Berkala Sainstek (Dec 2022)

Implementation of K-Means Clustering Method for Trend Analysis of Thesis Topics (Case Study: Faculty of Computer Science, University of Jember)

  • Maulana Rafael Irianto,
  • Achmad Maududie,
  • Fajrin Nurman Arifin

DOI
https://doi.org/10.19184/bst.v10i4.29524
Journal volume & issue
Vol. 10, no. 4
pp. 210 – 226

Abstract

Read online

The development of information technology causes a large number of digital documents, especially thesis documents, so that it can create opportunities for students to take the same and not varied topics. Thesis documents can be grouped by topic by identifying the abstract section. The results of the grouping can be seen with the trend with data visualization so that it can be analyzed to find out the trend of each topic.
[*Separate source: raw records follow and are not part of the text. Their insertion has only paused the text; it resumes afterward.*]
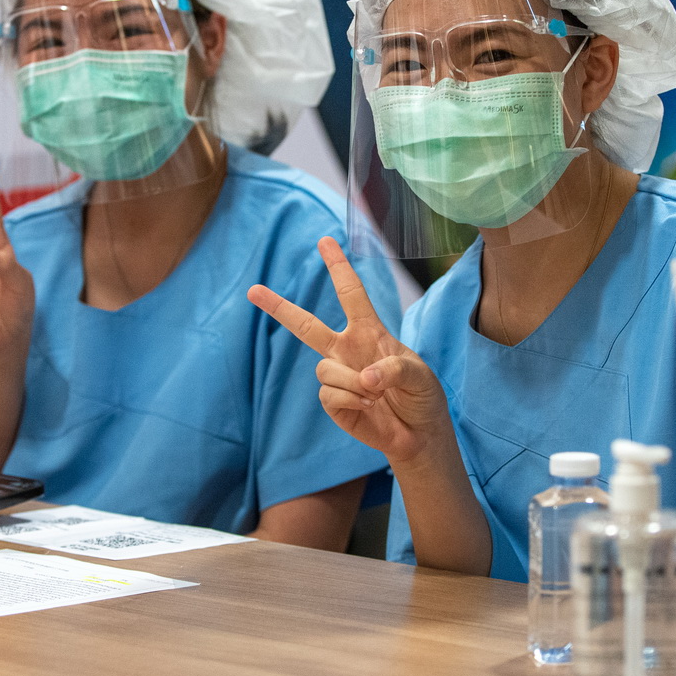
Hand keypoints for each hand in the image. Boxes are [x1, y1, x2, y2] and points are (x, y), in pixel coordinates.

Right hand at [248, 238, 450, 465]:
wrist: (419, 435)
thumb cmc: (422, 397)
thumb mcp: (420, 375)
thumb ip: (395, 368)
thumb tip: (364, 377)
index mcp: (369, 333)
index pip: (351, 294)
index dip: (338, 267)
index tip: (325, 241)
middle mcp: (347, 350)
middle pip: (306, 325)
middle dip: (278, 307)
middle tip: (252, 290)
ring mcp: (338, 377)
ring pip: (323, 369)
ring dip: (351, 382)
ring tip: (376, 395)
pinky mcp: (334, 403)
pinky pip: (328, 394)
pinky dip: (351, 400)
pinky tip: (368, 407)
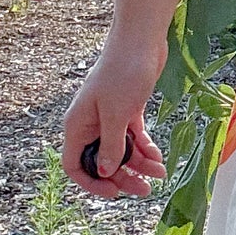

Retrieval of data in the repository of the University of Jember through a web scraping process as many as 490 thesis documents for students of the Faculty of Computer Science, University of Jember. The preprocessing stage is carried out by text mining methods which include cleaning, filtering, stemming, and tokenizing. Then calculate the weight of each word with the Term Frequency - Inverse Document Frequency algorithm, followed by the dimension reduction process using the Principal Component Analysis algorithm, which is normalized by Z-Score first. The outliers removal process is carried out before classifying documents. Furthermore, document grouping uses the K-Means Clustering method with Cosine Similarity as the distance calculation and the Silhouette Coefficient algorithm as a test. The test results were carried out with various k values and the optimal value was obtained at k = 2 with a Silhouette value of 0.80. Then the topic detection uses the Latent Dirichlet Allocation algorithm for each cluster that has been formed. Each cluster is visualized with a line chart and Trend Linear algorithm and analyzed to find out the trend. From the results of the analysis, it can be concluded that the topic of Decision Support System Development is trending down, and the topic of IT Performance Measurement and Forecasting is trending up. It can be concluded that the topic of Decision Support System Development needs to be reduced so that other topics can emerge.